Joy of Writing in Feilding, Manawatu

Manawatu Writers' Festival 2017, September 8-12

Tomorrow I’ll bus to a little town two hours north of Wellington for the inaugural Manawatu Writers Festival. An impressive programme includes more than 40 sessions over four days. I was asked to speak at the official opening and to run a workshop, and am delighted to be part of this boutique writers’ festival.

This event is special because the population of Feilding is a mere 14,000 — on the other hand, it’s only 20 minutes from the provincial capital of Palmerston North. At least three writers’ groups are active in Feilding.

In my workshop I’ll be asking participants about their main source of joy as writers. I know what will happen: each individual will have a definite answer — and their answers will be varied in the extreme.

I’ll also ask them to state what spoils the joy of writing, for them personally. Then I’ll ask everyone to place the kill-joys on a wonky chart on a scale between unchangeable and changeable, and external and internal factors.

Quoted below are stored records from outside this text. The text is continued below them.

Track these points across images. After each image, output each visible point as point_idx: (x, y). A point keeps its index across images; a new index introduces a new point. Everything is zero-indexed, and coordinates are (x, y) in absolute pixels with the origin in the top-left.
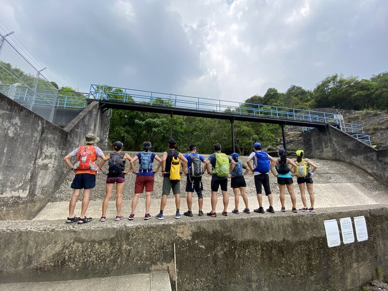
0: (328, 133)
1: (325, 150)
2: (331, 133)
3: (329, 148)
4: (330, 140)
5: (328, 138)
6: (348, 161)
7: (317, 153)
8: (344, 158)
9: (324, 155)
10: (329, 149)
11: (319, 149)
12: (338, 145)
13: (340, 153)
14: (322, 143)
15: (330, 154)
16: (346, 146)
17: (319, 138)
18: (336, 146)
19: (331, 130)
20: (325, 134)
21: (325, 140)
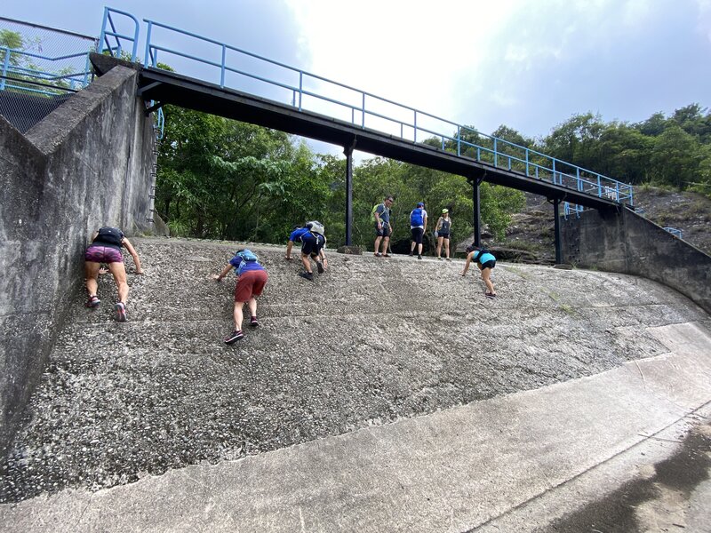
0: (618, 222)
1: (608, 253)
2: (627, 223)
3: (617, 250)
4: (623, 234)
5: (619, 232)
6: (653, 276)
7: (590, 257)
8: (647, 270)
9: (606, 263)
10: (617, 252)
11: (594, 250)
12: (638, 246)
13: (640, 260)
14: (603, 238)
15: (618, 262)
16: (656, 248)
17: (598, 231)
18: (633, 248)
19: (626, 216)
20: (612, 224)
21: (611, 235)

  • What would you say were the greatest enemies of your own joy in writing?
  • Where would you place them on the chart below?
  • That’s all: now I’m interested in your thoughts!
Chart for the factors that kill your joy as a writer
Chart for the factors that kill your joy as a writer

21 thoughts on “Joy of Writing in Feilding, Manawatu

  1. Having to go to work/do housework. Parental duties ‘Mum what’s for dinner?’. Fear of being judged. Fear of failure. The need to be ‘successful’ & productive…

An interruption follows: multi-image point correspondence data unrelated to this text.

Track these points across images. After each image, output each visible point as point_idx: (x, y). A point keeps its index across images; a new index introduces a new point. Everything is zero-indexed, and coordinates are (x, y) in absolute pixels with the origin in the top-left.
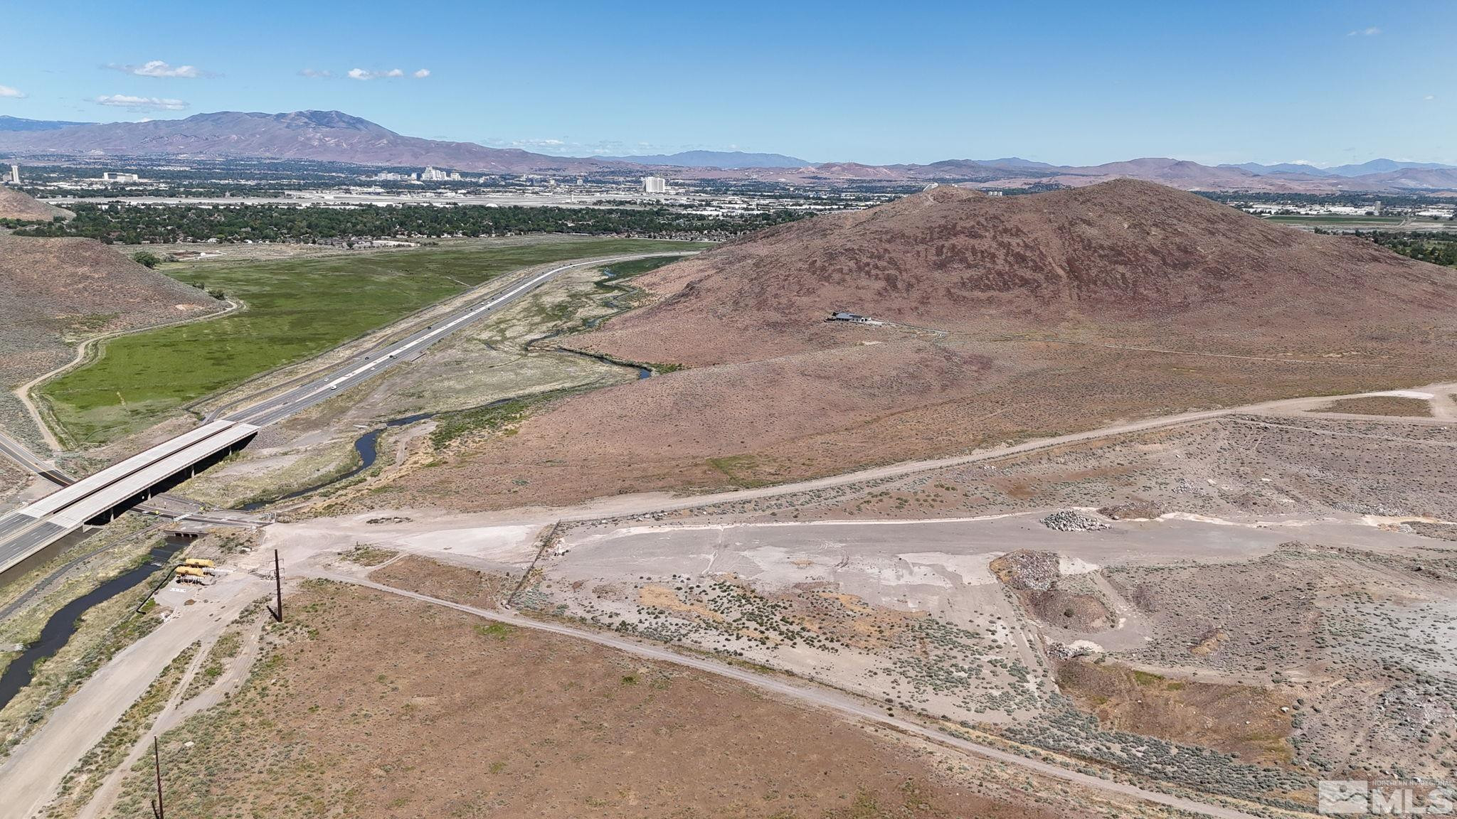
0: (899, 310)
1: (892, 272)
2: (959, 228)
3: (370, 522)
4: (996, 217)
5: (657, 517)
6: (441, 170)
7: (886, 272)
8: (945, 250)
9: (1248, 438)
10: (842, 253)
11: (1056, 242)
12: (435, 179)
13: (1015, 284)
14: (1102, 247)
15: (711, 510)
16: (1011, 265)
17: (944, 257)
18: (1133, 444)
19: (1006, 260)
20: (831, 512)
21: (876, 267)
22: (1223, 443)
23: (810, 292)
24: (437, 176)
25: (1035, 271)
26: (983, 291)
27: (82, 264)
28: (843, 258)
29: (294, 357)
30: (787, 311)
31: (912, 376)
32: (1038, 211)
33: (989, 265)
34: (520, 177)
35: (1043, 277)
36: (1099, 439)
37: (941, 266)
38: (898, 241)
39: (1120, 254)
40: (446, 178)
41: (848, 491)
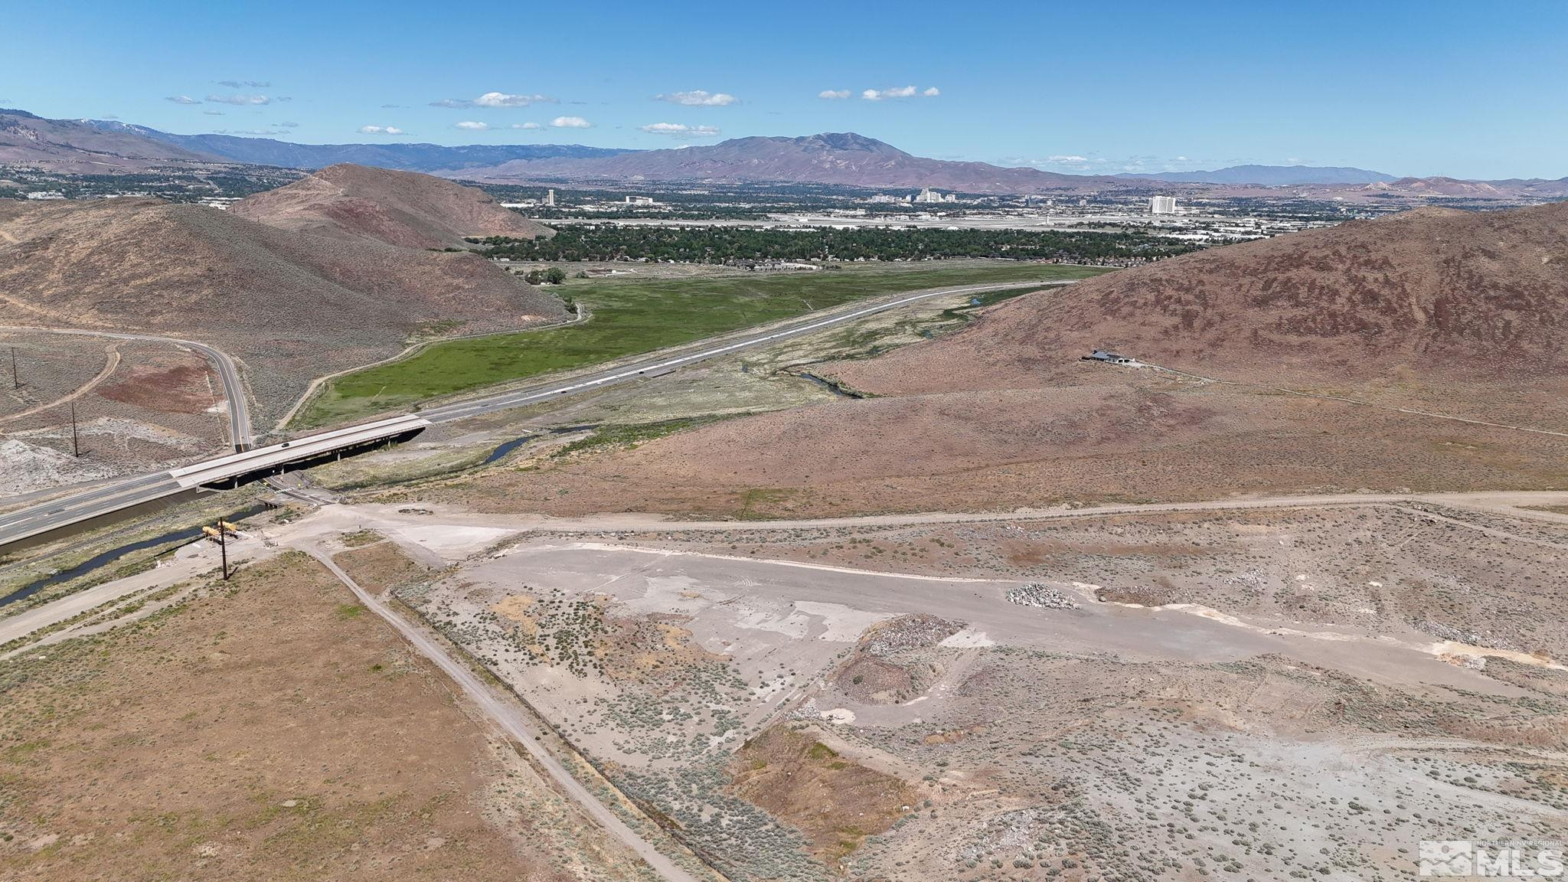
0: (1178, 352)
1: (1195, 307)
2: (1306, 258)
3: (400, 511)
4: (1363, 246)
5: (622, 536)
6: (938, 191)
7: (1189, 307)
8: (1274, 285)
9: (1402, 532)
10: (1145, 284)
11: (1432, 278)
12: (929, 201)
13: (1348, 328)
14: (1495, 286)
15: (676, 536)
16: (1354, 305)
17: (1271, 291)
18: (1230, 522)
19: (1349, 299)
20: (795, 554)
21: (1179, 301)
22: (1364, 535)
23: (1086, 326)
24: (930, 197)
25: (1383, 313)
26: (1301, 334)
27: (460, 275)
28: (1143, 290)
29: (562, 367)
30: (1047, 347)
31: (1073, 425)
32: (1428, 238)
33: (1324, 304)
34: (1018, 198)
35: (1390, 322)
36: (1186, 512)
37: (1261, 303)
38: (1223, 271)
39: (1520, 295)
40: (941, 200)
41: (833, 534)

  2. Fear of not being good enough. Fear of not knowing what I am doing. Fear that I won’t get to the end… fear, fear, fear! The festival sounds great and your workshop looks like it will be great too!

    1. You know yourself! For you that fear may be a strength, who knows? Part of you knows your fears are begging for you to prove them wrong, which you do over and over again, don’t you? I am loving the festival and am feeling revitalized as a writer. Today, “deconstructed vindaloo” from Leith St. Clair Butler…

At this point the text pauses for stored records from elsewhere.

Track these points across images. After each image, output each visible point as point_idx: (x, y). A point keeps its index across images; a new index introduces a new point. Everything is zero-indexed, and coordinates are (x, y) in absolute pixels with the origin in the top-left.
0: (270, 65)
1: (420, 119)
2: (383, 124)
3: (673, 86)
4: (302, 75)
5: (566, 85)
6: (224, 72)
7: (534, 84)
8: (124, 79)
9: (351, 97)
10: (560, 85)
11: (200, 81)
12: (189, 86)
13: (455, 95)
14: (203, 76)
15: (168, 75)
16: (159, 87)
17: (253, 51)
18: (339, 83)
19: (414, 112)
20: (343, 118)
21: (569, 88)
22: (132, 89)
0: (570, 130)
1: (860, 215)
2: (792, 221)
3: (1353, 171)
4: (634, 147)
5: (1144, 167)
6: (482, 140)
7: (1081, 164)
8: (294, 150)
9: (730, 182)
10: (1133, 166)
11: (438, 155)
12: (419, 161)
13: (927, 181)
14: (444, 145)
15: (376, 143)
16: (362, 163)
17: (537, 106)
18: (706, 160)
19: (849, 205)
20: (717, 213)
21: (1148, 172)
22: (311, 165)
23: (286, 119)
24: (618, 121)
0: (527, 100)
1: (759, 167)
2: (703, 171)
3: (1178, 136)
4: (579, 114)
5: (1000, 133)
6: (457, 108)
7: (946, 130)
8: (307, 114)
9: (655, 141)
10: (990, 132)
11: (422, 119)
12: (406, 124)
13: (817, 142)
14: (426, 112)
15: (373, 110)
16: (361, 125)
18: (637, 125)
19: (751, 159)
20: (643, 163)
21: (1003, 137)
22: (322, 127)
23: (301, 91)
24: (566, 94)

  3. You ask hard questions Rachel. Writing for me is a compulsion. I feel joy (sometimes) when I’ve finished. Writing helps me find out what I think: of myself, my life, others – indeed the world and beyond. I journal, write fiction, poems and non-fiction and of course I write blog posts. Each, has its own challenges and satisfactions. But joy? So where would I place any of these writing activities on your chart? Mmm, I may have to write about that to find out.

  4. You do, you do (have to write about it)! Your profile is rather similar to mine, I think: I need to write or bust, and it’s never a simple hydraulic transference of thought to screen or paper, always a dynamic trip to unknown parts.

  5. First, congratulations on being asked to be the opening speaker and to conducti a workshop. Both are well deserved. I’d be there to hear you for sure. As to the interesting task you posed us, I’d say the only thing that kills my joy in writing is being overwhelmed by too many writing obligations, which is internal and changeable. However, i can’t seem to muster the strength to quit doing some of what I do regularly or to say no to occasional things that come along. So….here i sit, overwhelmed.

    1. First, thank you for your kind comments—I thoroughly enjoyed the festival. Now, I wouldn’t be surprised if, having written down for all to see and for yourself to reconsider, you brutally cut a couple of obligations today. Which ones do you least and most enjoy? This pruning tends to happen suddenly, impulsively, with me. I hope you can ambush yourself, because if writing isn’t a source of pleasure, why do it? (I’ve just decided to crop this website back until it’s nothing but a blog. Then my other site will be worth keeping…) Best of luck. I’ll be rooting for you.